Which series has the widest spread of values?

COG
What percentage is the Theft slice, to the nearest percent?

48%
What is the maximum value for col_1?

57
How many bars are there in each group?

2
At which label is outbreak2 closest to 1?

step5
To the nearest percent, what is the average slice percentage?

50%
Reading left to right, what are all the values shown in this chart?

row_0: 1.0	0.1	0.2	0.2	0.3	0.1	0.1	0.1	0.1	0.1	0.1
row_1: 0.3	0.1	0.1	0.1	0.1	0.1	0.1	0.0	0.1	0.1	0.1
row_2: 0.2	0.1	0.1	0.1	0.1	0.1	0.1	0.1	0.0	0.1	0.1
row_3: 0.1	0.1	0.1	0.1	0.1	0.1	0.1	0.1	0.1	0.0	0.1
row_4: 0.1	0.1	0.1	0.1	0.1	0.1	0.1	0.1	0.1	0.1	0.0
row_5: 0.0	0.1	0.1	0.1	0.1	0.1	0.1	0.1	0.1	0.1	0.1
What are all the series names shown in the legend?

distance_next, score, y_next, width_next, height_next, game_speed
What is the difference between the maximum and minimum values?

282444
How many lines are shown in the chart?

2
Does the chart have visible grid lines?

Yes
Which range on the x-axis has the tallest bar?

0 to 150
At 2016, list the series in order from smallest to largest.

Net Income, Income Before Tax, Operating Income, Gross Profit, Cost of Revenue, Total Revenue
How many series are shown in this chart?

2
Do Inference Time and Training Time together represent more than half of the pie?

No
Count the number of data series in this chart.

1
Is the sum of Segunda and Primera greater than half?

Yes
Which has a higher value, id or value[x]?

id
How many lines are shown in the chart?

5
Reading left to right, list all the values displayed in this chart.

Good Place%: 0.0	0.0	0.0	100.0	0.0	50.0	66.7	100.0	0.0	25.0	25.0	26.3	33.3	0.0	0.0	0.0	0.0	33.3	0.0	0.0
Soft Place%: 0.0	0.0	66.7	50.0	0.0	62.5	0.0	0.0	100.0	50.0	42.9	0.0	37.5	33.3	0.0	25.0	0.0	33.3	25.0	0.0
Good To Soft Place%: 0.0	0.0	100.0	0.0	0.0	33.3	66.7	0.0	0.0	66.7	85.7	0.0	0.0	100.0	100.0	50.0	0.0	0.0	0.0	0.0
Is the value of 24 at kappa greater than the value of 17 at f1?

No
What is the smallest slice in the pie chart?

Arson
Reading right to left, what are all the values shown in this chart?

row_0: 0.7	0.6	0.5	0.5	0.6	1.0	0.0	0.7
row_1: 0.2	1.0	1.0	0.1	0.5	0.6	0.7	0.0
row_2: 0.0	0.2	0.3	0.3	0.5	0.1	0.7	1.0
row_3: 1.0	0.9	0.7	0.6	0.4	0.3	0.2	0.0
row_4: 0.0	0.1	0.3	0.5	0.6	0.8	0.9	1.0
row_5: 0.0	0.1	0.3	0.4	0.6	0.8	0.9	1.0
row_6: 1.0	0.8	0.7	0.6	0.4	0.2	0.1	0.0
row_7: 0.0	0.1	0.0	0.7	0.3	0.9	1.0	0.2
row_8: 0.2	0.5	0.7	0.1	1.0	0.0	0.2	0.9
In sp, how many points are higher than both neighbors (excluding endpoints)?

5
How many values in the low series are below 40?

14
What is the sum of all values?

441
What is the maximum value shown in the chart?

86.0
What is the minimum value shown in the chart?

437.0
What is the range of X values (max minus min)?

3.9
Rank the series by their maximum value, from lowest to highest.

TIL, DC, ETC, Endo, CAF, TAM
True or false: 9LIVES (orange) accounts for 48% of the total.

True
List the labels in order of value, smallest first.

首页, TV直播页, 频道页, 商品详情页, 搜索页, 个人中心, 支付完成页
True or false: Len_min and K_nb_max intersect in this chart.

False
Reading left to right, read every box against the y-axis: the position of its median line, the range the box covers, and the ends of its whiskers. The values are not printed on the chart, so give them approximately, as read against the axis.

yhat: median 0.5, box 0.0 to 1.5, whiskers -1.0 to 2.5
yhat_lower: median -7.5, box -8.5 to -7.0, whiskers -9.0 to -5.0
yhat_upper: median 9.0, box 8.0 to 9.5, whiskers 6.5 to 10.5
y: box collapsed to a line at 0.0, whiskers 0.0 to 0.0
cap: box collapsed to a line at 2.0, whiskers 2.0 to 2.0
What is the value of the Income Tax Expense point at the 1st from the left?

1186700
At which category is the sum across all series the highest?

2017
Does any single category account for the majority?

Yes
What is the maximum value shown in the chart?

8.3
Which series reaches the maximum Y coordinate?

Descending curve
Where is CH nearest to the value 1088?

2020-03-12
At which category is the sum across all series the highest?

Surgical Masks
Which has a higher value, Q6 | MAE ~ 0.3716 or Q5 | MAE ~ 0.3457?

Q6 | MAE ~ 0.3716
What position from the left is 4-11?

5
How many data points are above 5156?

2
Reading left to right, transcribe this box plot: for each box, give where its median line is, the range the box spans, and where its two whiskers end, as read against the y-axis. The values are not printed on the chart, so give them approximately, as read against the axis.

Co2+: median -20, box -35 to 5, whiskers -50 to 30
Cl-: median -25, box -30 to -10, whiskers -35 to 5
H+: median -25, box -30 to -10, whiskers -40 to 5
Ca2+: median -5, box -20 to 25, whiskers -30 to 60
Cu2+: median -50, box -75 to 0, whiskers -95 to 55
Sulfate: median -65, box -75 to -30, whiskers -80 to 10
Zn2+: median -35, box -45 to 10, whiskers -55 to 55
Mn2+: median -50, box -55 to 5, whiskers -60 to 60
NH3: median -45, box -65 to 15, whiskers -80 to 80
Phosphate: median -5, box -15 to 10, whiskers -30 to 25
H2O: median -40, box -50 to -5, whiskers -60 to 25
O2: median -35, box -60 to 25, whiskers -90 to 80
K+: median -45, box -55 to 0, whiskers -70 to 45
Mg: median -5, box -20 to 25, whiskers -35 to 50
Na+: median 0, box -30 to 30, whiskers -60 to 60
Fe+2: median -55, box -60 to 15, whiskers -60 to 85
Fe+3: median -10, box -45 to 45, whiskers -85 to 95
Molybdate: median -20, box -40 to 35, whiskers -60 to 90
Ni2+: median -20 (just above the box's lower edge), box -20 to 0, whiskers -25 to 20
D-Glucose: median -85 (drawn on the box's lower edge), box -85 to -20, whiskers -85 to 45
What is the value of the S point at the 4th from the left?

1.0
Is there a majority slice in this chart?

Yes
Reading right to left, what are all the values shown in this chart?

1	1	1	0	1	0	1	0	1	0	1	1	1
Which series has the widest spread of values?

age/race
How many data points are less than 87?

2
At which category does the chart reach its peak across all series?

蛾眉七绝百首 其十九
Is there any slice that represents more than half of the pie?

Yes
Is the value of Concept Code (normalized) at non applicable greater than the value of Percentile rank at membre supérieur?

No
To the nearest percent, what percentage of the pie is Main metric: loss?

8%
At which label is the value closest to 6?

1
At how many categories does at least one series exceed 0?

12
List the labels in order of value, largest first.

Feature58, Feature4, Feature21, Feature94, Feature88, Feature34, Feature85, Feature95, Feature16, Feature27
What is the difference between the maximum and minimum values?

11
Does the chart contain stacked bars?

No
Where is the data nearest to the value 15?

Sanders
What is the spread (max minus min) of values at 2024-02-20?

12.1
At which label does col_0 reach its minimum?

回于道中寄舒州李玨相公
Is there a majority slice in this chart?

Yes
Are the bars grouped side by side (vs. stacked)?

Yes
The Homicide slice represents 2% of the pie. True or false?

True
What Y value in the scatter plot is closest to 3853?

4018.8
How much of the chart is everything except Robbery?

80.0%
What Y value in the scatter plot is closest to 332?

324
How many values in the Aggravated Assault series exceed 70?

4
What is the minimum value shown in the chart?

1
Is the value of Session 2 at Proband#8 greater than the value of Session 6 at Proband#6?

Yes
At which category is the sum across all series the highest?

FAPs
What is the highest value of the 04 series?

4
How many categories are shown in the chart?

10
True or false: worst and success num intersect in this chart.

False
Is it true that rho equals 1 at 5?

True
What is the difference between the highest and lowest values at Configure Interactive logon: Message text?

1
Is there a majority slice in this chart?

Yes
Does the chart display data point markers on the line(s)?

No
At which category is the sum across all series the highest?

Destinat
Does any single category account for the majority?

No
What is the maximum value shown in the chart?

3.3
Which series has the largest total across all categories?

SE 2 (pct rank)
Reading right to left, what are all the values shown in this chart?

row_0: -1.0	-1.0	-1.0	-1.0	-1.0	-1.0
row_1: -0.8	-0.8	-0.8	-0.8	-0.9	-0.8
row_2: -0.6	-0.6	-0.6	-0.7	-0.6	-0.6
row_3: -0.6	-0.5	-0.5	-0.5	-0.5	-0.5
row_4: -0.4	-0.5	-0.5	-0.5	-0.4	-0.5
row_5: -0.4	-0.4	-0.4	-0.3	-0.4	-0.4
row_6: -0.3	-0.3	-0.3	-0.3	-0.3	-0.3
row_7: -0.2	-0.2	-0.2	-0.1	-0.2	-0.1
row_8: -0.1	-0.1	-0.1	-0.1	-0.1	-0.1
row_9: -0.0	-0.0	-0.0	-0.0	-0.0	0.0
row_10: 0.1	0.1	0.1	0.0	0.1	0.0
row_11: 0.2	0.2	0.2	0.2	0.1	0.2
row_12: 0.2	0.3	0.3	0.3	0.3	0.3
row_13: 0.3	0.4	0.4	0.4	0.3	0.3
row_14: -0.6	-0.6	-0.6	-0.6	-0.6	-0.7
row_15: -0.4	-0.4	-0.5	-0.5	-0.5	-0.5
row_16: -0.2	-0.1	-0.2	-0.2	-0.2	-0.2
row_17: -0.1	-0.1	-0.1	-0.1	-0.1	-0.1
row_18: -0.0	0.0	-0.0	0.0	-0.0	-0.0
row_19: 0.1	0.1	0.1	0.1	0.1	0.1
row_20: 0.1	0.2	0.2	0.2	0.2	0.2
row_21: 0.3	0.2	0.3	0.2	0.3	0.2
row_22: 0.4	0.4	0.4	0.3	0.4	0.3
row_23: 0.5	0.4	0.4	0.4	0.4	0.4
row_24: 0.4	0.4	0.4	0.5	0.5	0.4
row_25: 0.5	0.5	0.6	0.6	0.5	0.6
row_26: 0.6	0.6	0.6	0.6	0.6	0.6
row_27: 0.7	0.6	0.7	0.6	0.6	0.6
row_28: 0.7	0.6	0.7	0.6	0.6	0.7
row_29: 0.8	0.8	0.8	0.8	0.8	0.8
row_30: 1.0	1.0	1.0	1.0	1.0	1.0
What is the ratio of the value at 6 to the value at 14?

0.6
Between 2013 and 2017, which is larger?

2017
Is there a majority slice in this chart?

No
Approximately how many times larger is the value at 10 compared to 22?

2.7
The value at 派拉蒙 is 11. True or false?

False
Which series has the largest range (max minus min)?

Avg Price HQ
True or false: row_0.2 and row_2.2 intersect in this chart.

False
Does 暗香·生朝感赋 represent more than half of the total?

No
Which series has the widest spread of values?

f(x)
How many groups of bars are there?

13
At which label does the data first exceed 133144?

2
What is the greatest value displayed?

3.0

***

(WHAT TO DO): Reproduce the rows from the very first line through the line containing "Which range on", inclusive, with "legend" changed to "key" and nothing else altered.

(COMPLETED EXERCISE):
Which series has the widest spread of values?

COG
What percentage is the Theft slice, to the nearest percent?

48%
What is the maximum value for col_1?

57
How many bars are there in each group?

2
At which label is outbreak2 closest to 1?

step5
To the nearest percent, what is the average slice percentage?

50%
Reading left to right, what are all the values shown in this chart?

row_0: 1.0	0.1	0.2	0.2	0.3	0.1	0.1	0.1	0.1	0.1	0.1
row_1: 0.3	0.1	0.1	0.1	0.1	0.1	0.1	0.0	0.1	0.1	0.1
row_2: 0.2	0.1	0.1	0.1	0.1	0.1	0.1	0.1	0.0	0.1	0.1
row_3: 0.1	0.1	0.1	0.1	0.1	0.1	0.1	0.1	0.1	0.0	0.1
row_4: 0.1	0.1	0.1	0.1	0.1	0.1	0.1	0.1	0.1	0.1	0.0
row_5: 0.0	0.1	0.1	0.1	0.1	0.1	0.1	0.1	0.1	0.1	0.1
What are all the series names shown in the key?

distance_next, score, y_next, width_next, height_next, game_speed
What is the difference between the maximum and minimum values?

282444
How many lines are shown in the chart?

2
Does the chart have visible grid lines?

Yes
Which range on the x-axis has the tallest bar?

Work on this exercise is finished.